Purification, characterization, and identification of a sphingomyelin synthase from Pseudomonas aeruginosa. PlcH is a multifunctional enzyme.

Sphingomyelin synthase is the enzyme that synthesizes sphingomyelin (SM) in mammalian cells by transferring a phosphorylcholine moiety from phosphatidylcholine to ceramide. Despite its importance, the gene and/or the protein responsible for this activity has not yet been identified. Here we report the purification, identification, and biochemical characterization of an enzymatic activity that synthesizes SM in Pseudomonas aeruginosa. SM synthase-like activity was found secreted in the culture medium of P. aeruginosa, strains PA01 and PAK, whereas it could not be detected in cultures of Escherichia coli. From the medium of PAK cultures, SM synthase was purified through sequential chromatographic columns. After separation on polyacrylamide-SDS gels and visualization by silver staining, the purified enzyme showed two bands, one of approximately 75 kDa and one of 30-35 kDa. Interestingly, the highly purified SM synthase preparation also showed neutral sphingomyelinase activity.
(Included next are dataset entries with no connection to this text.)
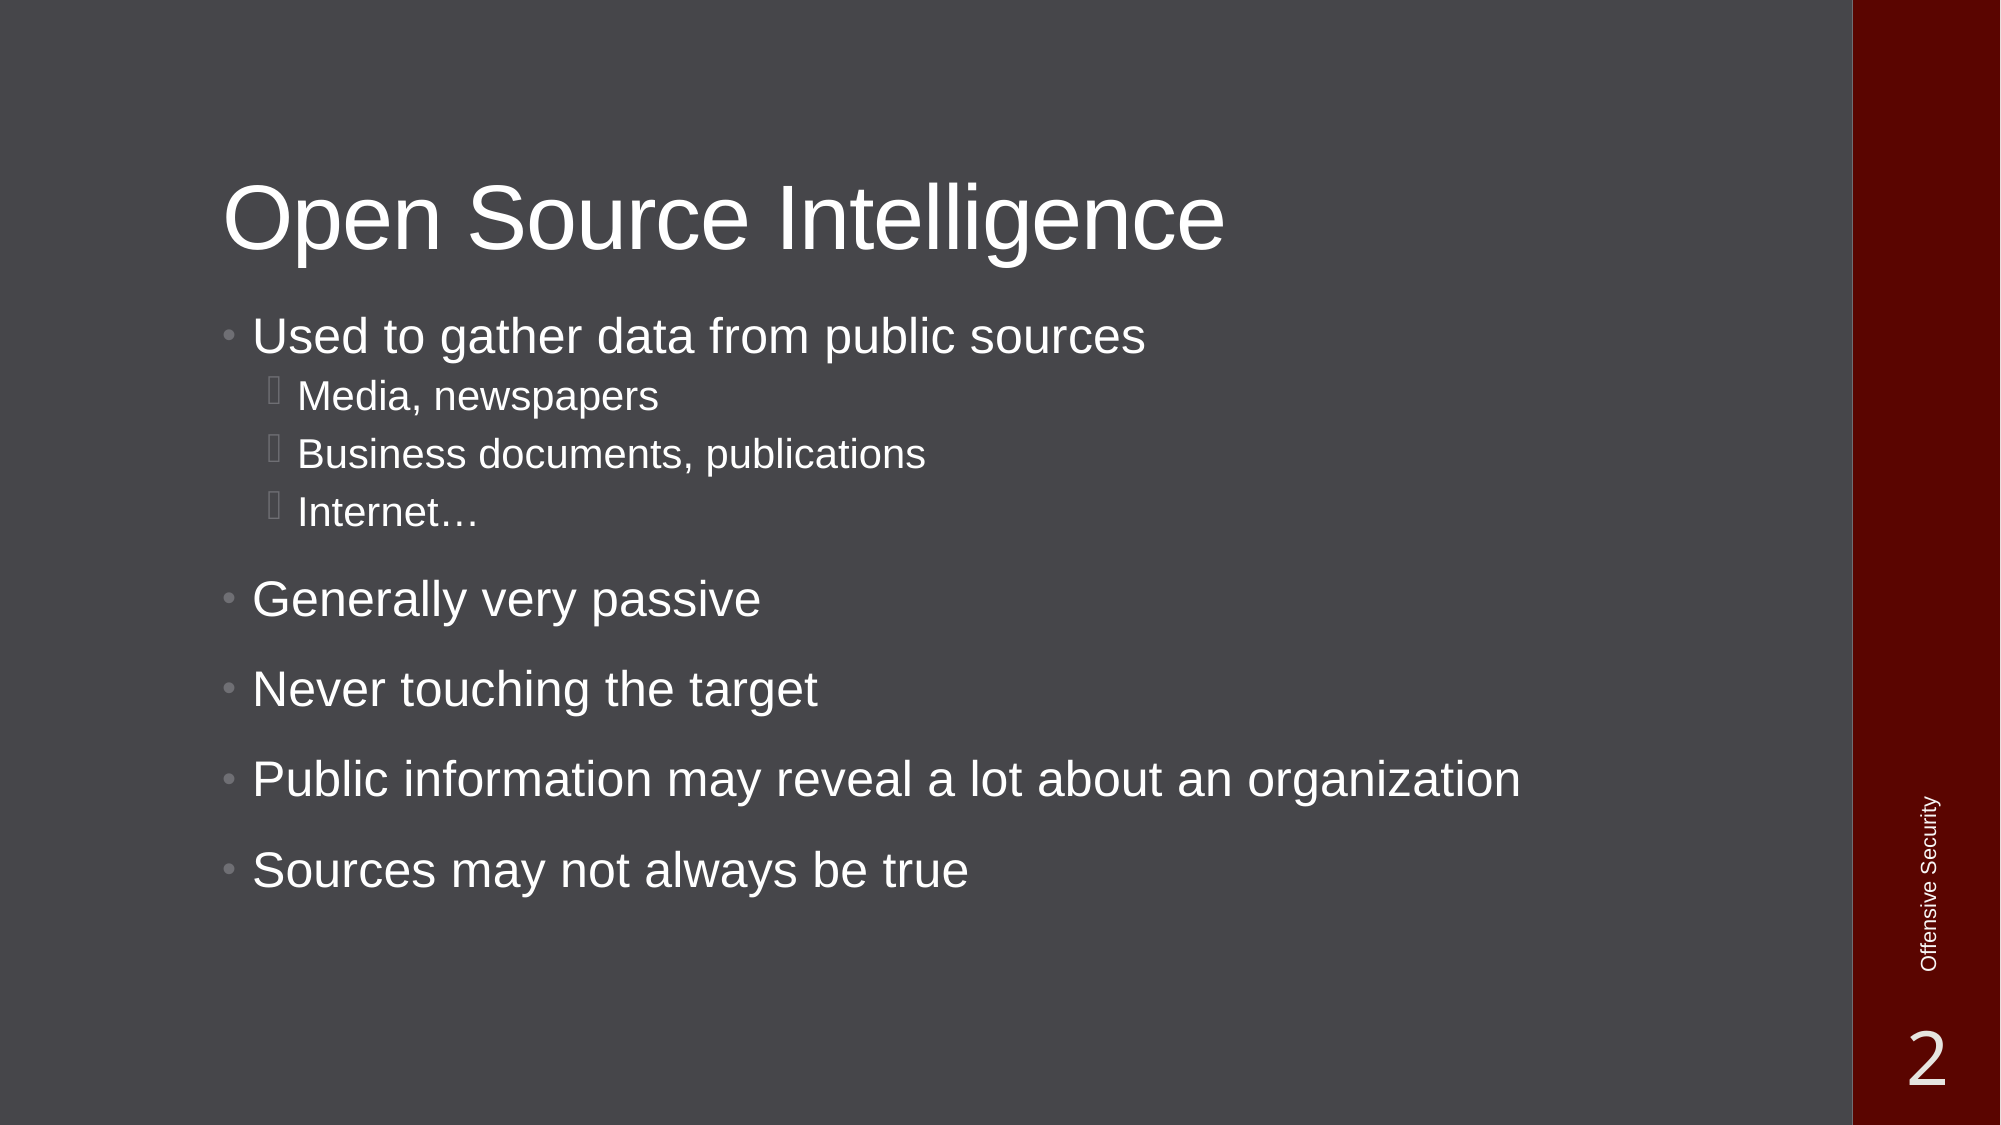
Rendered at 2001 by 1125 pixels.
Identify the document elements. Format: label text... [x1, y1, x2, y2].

footer Offensive Security [1897, 400, 1958, 988]
title Open Source Intelligence [206, 60, 1797, 278]
list Used to gather data from public sources Media, newspapers Business documents, publications Internet… Generally very passive Never touching the target Public information may reveal a lot about an organization Sources may not always be true [206, 299, 1617, 1014]
slide_number 2 [1852, 1012, 2000, 1110]
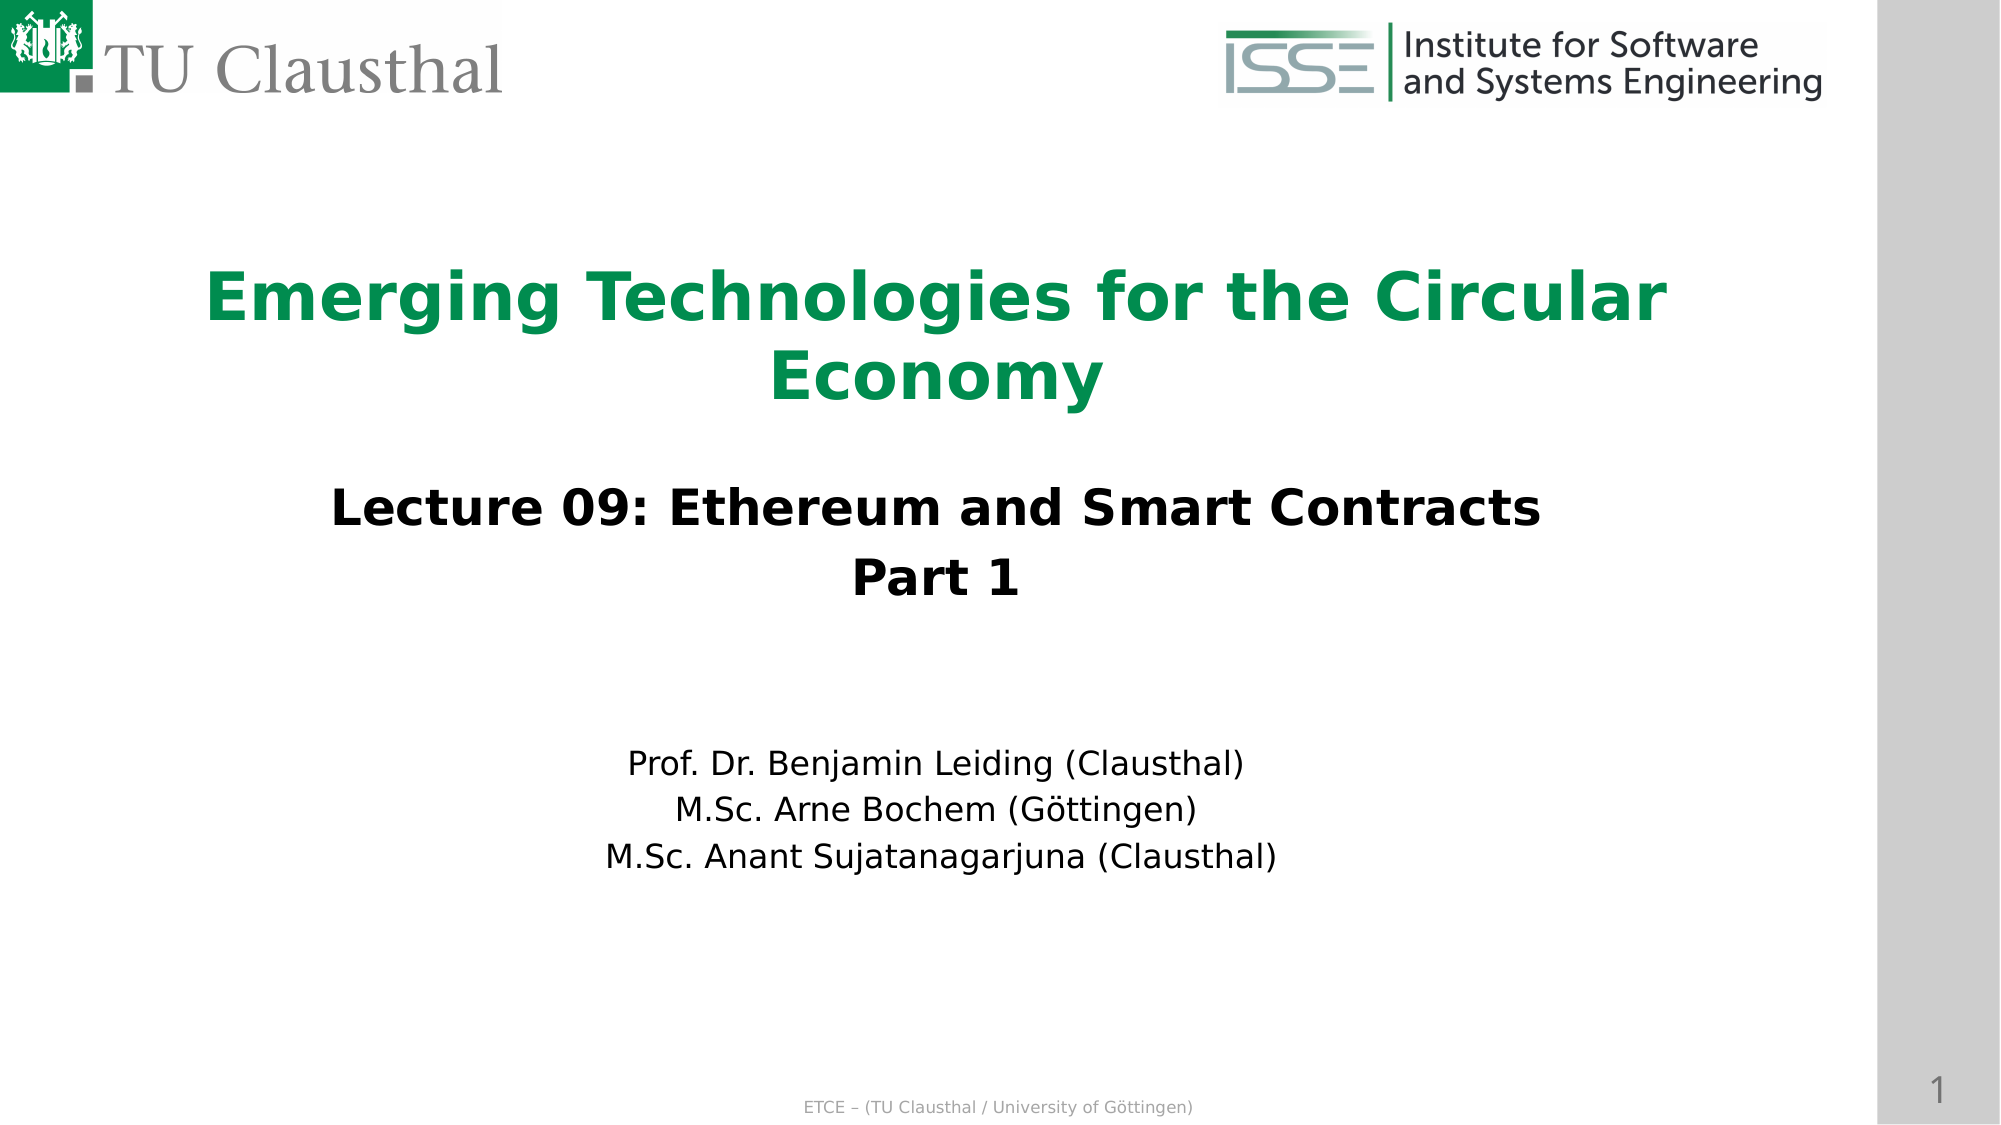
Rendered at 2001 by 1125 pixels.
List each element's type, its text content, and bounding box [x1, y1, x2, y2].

text_box Emerging Technologies for the Circular Economy [86, 231, 1787, 421]
text_box Lecture 09: Ethereum and Smart Contracts Part 1 Prof. Dr. Benjamin Leiding (Clausthal) M.Sc. Arne Bochem (Göttingen) M.Sc. Anant Sujatanagarjuna (Clausthal) [86, 467, 1787, 858]
picture [0, 0, 502, 93]
picture [1218, 22, 1827, 108]
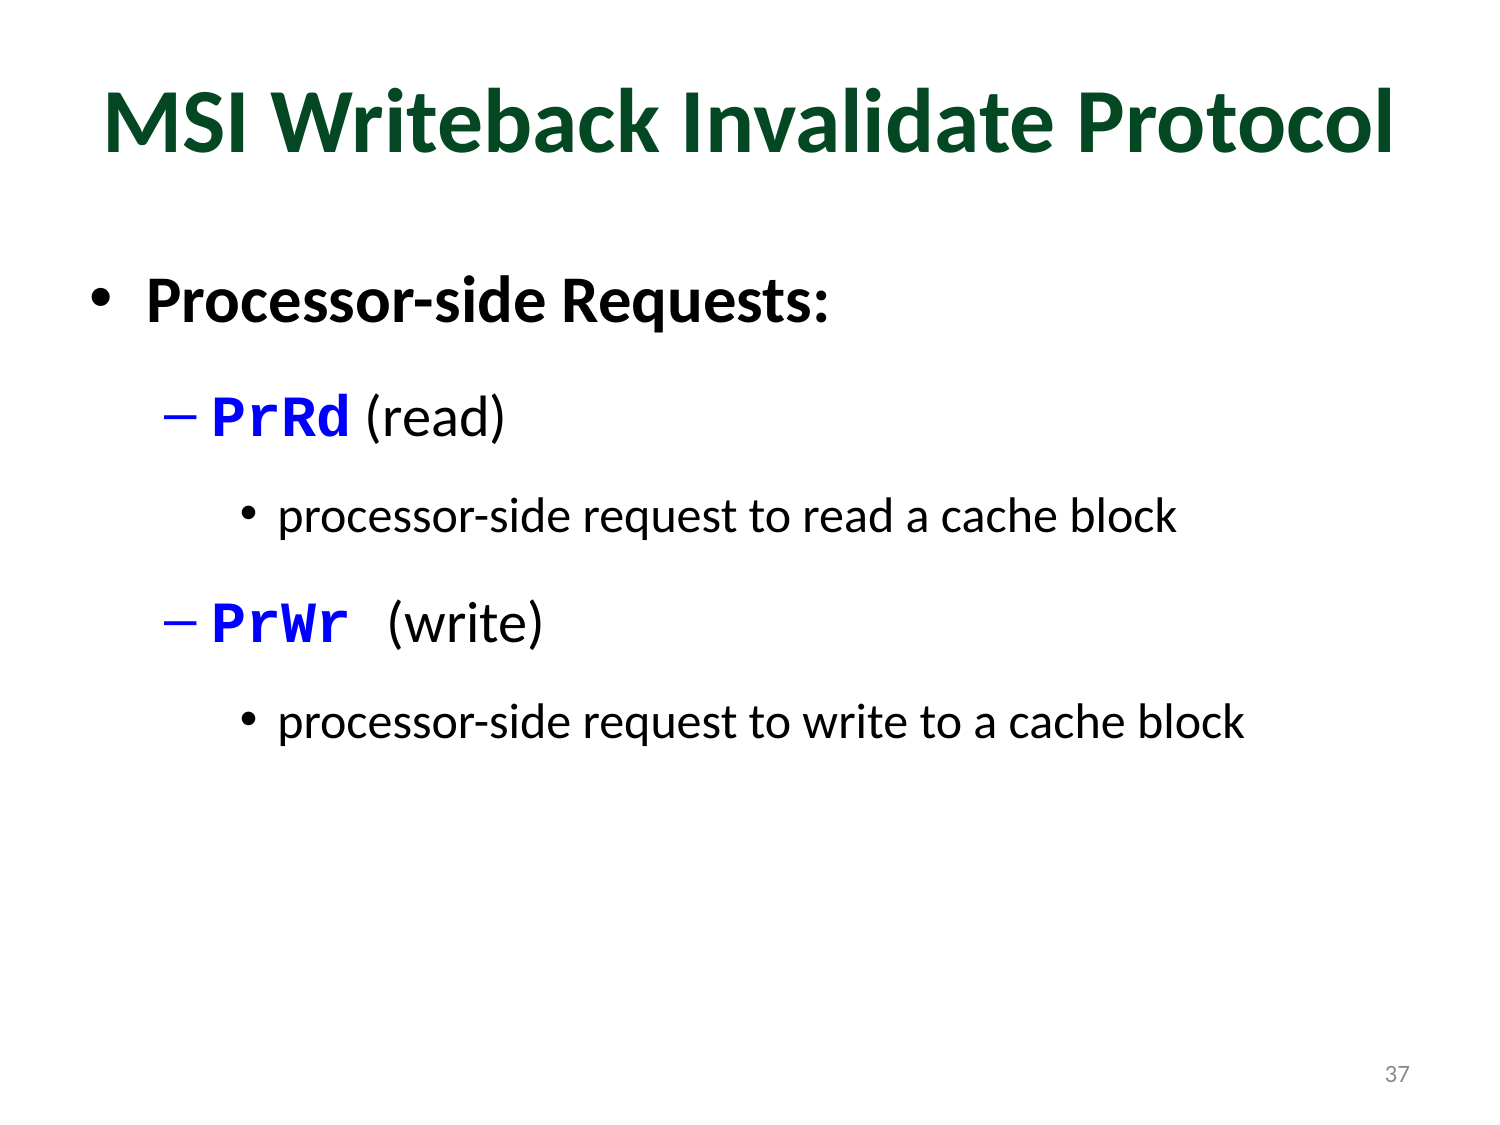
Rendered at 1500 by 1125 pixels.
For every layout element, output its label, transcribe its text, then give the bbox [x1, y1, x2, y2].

title MSI Writeback Invalidate Protocol [74, 22, 1425, 210]
list Processor-side Requests: PrRd (read) processor-side request to read a cache block PrWr (write) processor-side request to write to a cache block [74, 232, 1425, 1024]
slide_number 37 [1074, 1042, 1425, 1103]
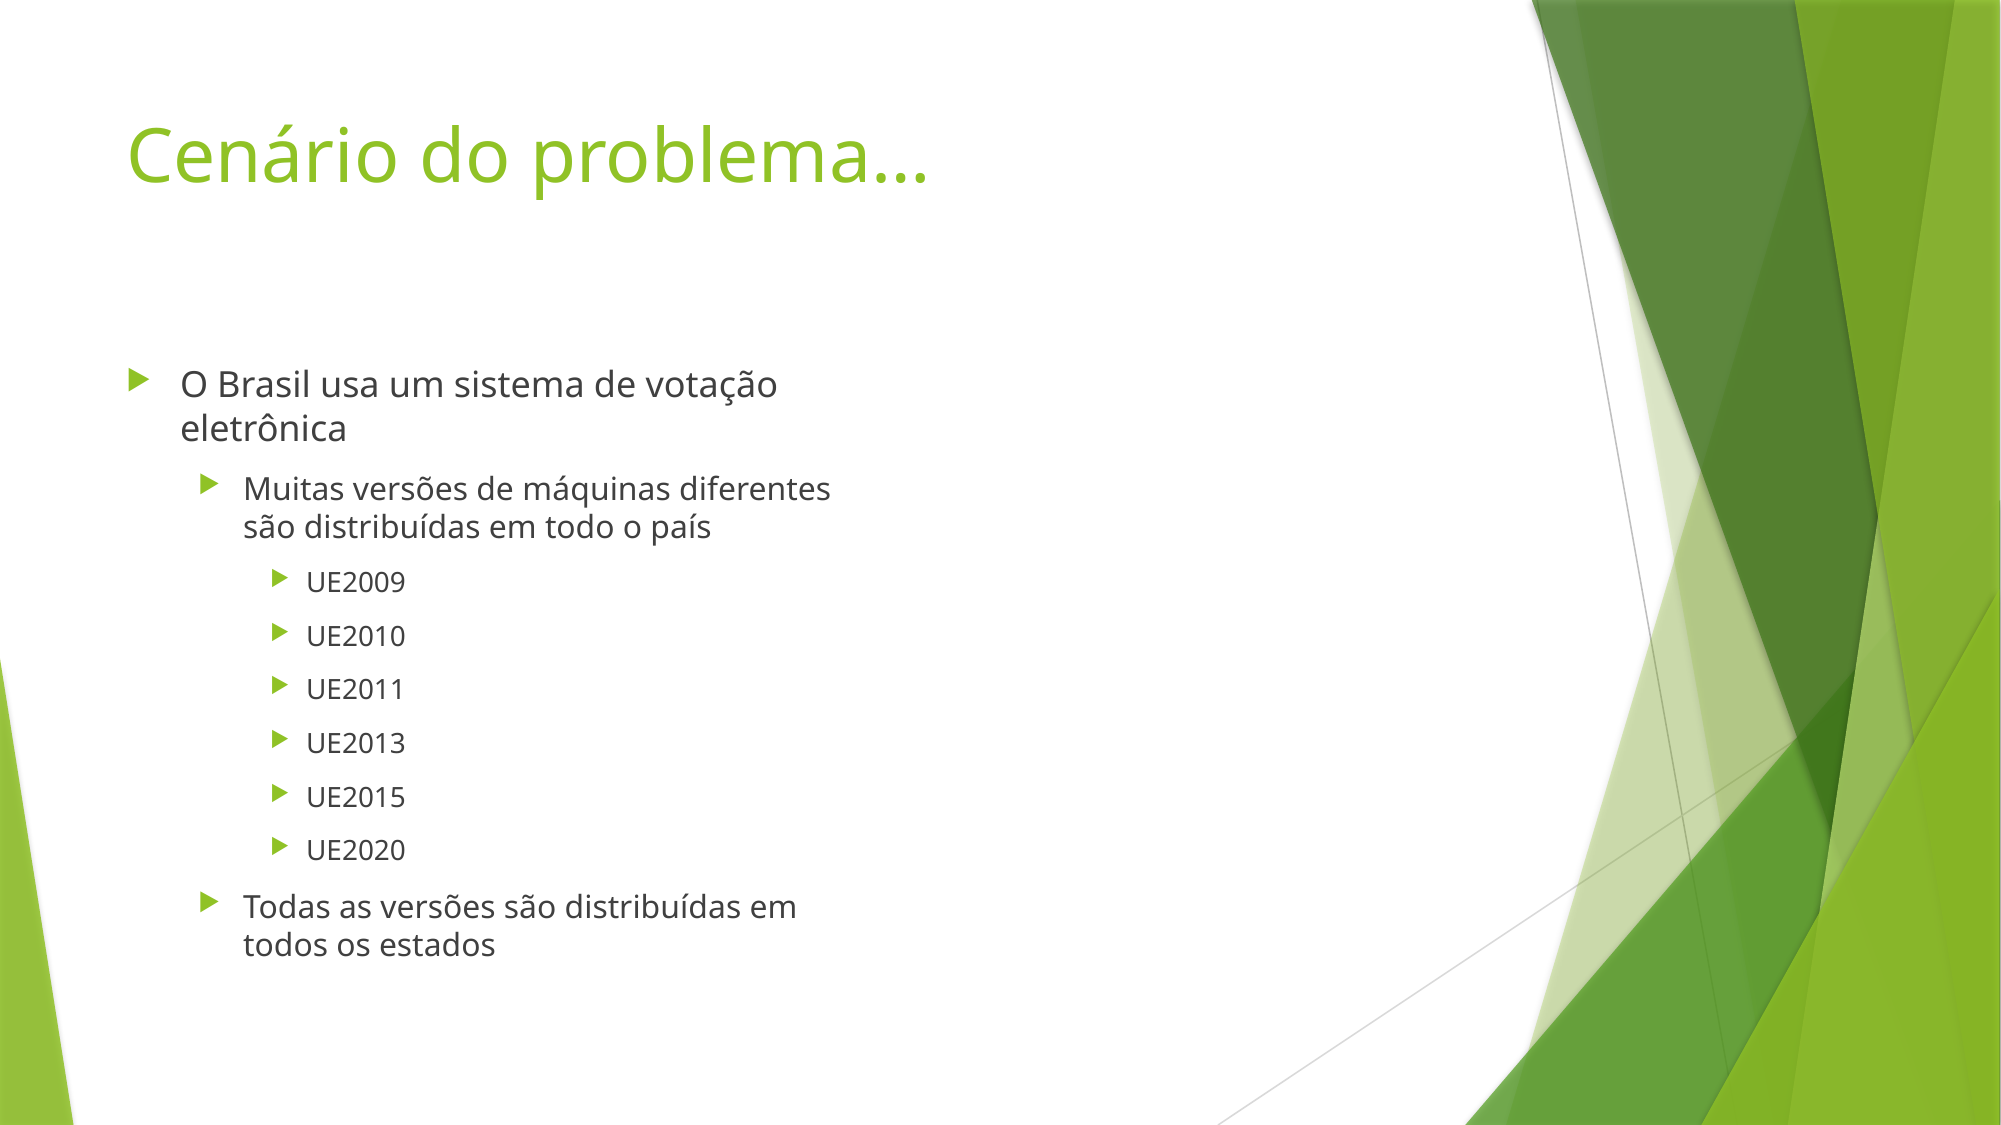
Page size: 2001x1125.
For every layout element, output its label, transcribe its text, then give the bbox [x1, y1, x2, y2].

title Cenário do problema… [111, 99, 1522, 317]
list O Brasil usa um sistema de votação eletrônica Muitas versões de máquinas diferentes são distribuídas em todo o país UE2009 UE2010 UE2011 UE2013 UE2015 UE2020 Todas as versões são distribuídas em todos os estados [111, 354, 851, 992]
We therefore investigated whether the protein we purified as SM synthase could actually be the previously identified PlcH, a 78-kDa phospholipase C known to hydrolyze phosphatidylcholine and SM in P. aeruginosa. First, the purified SM synthase preparation contained a 78-kDa protein that reacted with monoclonal antibodies raised against purified PlcH. Second, purified PlcH showed SM synthase activity. Third, using different knockout mutant strains for the PlcH operon, PlcH was found to be necessary for SM synthase activity in P. aeruginosa. Interestingly, SM synthase activity was specific to the Pseudomonas PlcH as other bacterial phospholipases did not display SM synthase activity. Biochemical studies on the Pseudomonas SM synthase confirmed that it is a transferase, similar to the mammalian enzyme, that specifically recognizes the choline head-group and the primary hydroxyl on ceramide. This SM synthase did not have reverse transferase activity. In conclusion, the Pseudomonas PlcH also exerts SM synthase activity; therefore, for the first time, we have identified a structural gene for a SM synthase.